▸ Problem to solve:
Turn the text in each of the entries below into a JSON list of strings, one string per line, leaving out blank lines.

▸ Information:
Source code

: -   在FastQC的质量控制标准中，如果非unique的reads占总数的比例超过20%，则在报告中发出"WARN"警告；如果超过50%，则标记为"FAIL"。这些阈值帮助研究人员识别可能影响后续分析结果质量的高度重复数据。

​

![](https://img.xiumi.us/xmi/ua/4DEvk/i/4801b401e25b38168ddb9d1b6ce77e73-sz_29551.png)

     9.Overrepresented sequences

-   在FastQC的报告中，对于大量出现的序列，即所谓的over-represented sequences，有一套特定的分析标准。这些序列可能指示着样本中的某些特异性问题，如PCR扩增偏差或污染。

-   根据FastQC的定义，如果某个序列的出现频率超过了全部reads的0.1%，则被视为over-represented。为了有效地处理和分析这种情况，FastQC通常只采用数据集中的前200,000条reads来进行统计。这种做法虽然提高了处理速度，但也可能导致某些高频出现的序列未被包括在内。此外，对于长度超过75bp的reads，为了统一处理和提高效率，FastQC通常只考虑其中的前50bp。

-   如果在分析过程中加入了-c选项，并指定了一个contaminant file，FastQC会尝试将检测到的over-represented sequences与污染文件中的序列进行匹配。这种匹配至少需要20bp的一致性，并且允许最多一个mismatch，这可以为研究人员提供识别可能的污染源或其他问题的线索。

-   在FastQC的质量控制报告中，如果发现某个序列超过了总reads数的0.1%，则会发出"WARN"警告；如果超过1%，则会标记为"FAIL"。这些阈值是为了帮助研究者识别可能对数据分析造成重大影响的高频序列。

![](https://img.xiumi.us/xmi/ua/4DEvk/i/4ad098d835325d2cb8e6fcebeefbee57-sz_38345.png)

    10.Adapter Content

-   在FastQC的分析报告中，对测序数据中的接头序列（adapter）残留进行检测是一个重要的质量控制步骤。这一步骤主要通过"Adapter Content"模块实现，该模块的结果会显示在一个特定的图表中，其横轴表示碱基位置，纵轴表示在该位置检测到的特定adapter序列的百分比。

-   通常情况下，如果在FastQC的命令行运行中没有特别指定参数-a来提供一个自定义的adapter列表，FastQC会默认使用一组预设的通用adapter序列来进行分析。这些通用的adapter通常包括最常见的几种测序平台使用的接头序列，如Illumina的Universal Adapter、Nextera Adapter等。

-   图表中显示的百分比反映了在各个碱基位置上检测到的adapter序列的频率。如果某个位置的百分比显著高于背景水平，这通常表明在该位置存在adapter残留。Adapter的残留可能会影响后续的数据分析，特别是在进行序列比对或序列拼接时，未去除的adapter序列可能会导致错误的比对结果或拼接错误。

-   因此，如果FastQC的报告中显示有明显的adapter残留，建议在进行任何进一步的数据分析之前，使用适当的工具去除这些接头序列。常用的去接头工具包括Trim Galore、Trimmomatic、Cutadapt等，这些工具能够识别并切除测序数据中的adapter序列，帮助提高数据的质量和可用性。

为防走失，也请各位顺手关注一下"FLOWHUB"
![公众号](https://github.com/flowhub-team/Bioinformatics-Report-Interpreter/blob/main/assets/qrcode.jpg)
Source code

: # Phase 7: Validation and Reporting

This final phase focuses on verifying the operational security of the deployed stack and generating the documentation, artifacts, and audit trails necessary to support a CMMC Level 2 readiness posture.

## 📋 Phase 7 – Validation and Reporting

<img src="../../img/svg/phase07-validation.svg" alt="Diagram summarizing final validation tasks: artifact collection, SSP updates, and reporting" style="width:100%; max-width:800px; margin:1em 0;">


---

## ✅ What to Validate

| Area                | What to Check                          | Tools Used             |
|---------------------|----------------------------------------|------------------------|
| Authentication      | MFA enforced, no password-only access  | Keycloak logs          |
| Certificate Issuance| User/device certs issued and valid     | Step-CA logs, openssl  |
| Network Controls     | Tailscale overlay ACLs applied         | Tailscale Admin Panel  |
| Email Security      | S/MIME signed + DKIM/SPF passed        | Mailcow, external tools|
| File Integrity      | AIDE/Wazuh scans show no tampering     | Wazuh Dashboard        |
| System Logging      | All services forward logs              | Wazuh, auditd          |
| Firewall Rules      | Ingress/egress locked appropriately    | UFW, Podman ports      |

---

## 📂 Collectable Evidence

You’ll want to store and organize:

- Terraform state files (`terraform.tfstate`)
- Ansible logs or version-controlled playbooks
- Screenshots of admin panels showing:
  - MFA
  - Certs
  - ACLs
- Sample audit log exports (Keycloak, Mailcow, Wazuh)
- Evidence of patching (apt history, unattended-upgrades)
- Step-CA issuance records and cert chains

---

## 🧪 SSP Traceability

▸ Answer:
[
  "Source code",
  ": -   在FastQC的质量控制标准中，如果非unique的reads占总数的比例超过20%，则在报告中发出\"WARN\"警告；如果超过50%，则标记为\"FAIL\"。这些阈值帮助研究人员识别可能影响后续分析结果质量的高度重复数据。",
  "​",
  "![](https://img.xiumi.us/xmi/ua/4DEvk/i/4801b401e25b38168ddb9d1b6ce77e73-sz_29551.png)",
  "     9.Overrepresented sequences",
  "-   在FastQC的报告中，对于大量出现的序列，即所谓的over-represented sequences，有一套特定的分析标准。这些序列可能指示着样本中的某些特异性问题，如PCR扩增偏差或污染。",
  "-   根据FastQC的定义，如果某个序列的出现频率超过了全部reads的0.1%，则被视为over-represented。为了有效地处理和分析这种情况，FastQC通常只采用数据集中的前200,000条reads来进行统计。这种做法虽然提高了处理速度，但也可能导致某些高频出现的序列未被包括在内。此外，对于长度超过75bp的reads，为了统一处理和提高效率，FastQC通常只考虑其中的前50bp。",
  "-   如果在分析过程中加入了-c选项，并指定了一个contaminant file，FastQC会尝试将检测到的over-represented sequences与污染文件中的序列进行匹配。这种匹配至少需要20bp的一致性，并且允许最多一个mismatch，这可以为研究人员提供识别可能的污染源或其他问题的线索。",
  "-   在FastQC的质量控制报告中，如果发现某个序列超过了总reads数的0.1%，则会发出\"WARN\"警告；如果超过1%，则会标记为\"FAIL\"。这些阈值是为了帮助研究者识别可能对数据分析造成重大影响的高频序列。",
  "![](https://img.xiumi.us/xmi/ua/4DEvk/i/4ad098d835325d2cb8e6fcebeefbee57-sz_38345.png)",
  "    10.Adapter Content",
  "-   在FastQC的分析报告中，对测序数据中的接头序列（adapter）残留进行检测是一个重要的质量控制步骤。这一步骤主要通过\"Adapter Content\"模块实现，该模块的结果会显示在一个特定的图表中，其横轴表示碱基位置，纵轴表示在该位置检测到的特定adapter序列的百分比。",
  "-   通常情况下，如果在FastQC的命令行运行中没有特别指定参数-a来提供一个自定义的adapter列表，FastQC会默认使用一组预设的通用adapter序列来进行分析。这些通用的adapter通常包括最常见的几种测序平台使用的接头序列，如Illumina的Universal Adapter、Nextera Adapter等。",
  "-   图表中显示的百分比反映了在各个碱基位置上检测到的adapter序列的频率。如果某个位置的百分比显著高于背景水平，这通常表明在该位置存在adapter残留。Adapter的残留可能会影响后续的数据分析，特别是在进行序列比对或序列拼接时，未去除的adapter序列可能会导致错误的比对结果或拼接错误。",
  "-   因此，如果FastQC的报告中显示有明显的adapter残留，建议在进行任何进一步的数据分析之前，使用适当的工具去除这些接头序列。常用的去接头工具包括Trim Galore、Trimmomatic、Cutadapt等，这些工具能够识别并切除测序数据中的adapter序列，帮助提高数据的质量和可用性。",
  "为防走失，也请各位顺手关注一下\"FLOWHUB\"",
  "![公众号](https://github.com/flowhub-team/Bioinformatics-Report-Interpreter/blob/main/assets/qrcode.jpg)",
  "Source code",
  ": # Phase 7: Validation and Reporting",
  "This final phase focuses on verifying the operational security of the deployed stack and generating the documentation, artifacts, and audit trails necessary to support a CMMC Level 2 readiness posture.",
  "## 📋 Phase 7 – Validation and Reporting",
  "<img src=\"../../img/svg/phase07-validation.svg\" alt=\"Diagram summarizing final validation tasks: artifact collection, SSP updates, and reporting\" style=\"width:100%; max-width:800px; margin:1em 0;\">",
  "---",
  "## ✅ What to Validate",
  "| Area                | What to Check                          | Tools Used             |",
  "|---------------------|----------------------------------------|------------------------|",
  "| Authentication      | MFA enforced, no password-only access  | Keycloak logs          |",
  "| Certificate Issuance| User/device certs issued and valid     | Step-CA logs, openssl  |",
  "| Network Controls     | Tailscale overlay ACLs applied         | Tailscale Admin Panel  |",
  "| Email Security      | S/MIME signed + DKIM/SPF passed        | Mailcow, external tools|",
  "| File Integrity      | AIDE/Wazuh scans show no tampering     | Wazuh Dashboard        |",
  "| System Logging      | All services forward logs              | Wazuh, auditd          |",
  "| Firewall Rules      | Ingress/egress locked appropriately    | UFW, Podman ports      |",
  "---",
  "## 📂 Collectable Evidence",
  "You’ll want to store and organize:",
  "- Terraform state files (`terraform.tfstate`)",
  "- Ansible logs or version-controlled playbooks",
  "- Screenshots of admin panels showing:",
  "  - MFA",
  "  - Certs",
  "  - ACLs",
  "- Sample audit log exports (Keycloak, Mailcow, Wazuh)",
  "- Evidence of patching (apt history, unattended-upgrades)",
  "- Step-CA issuance records and cert chains",
  "---",
  "## 🧪 SSP Traceability"
]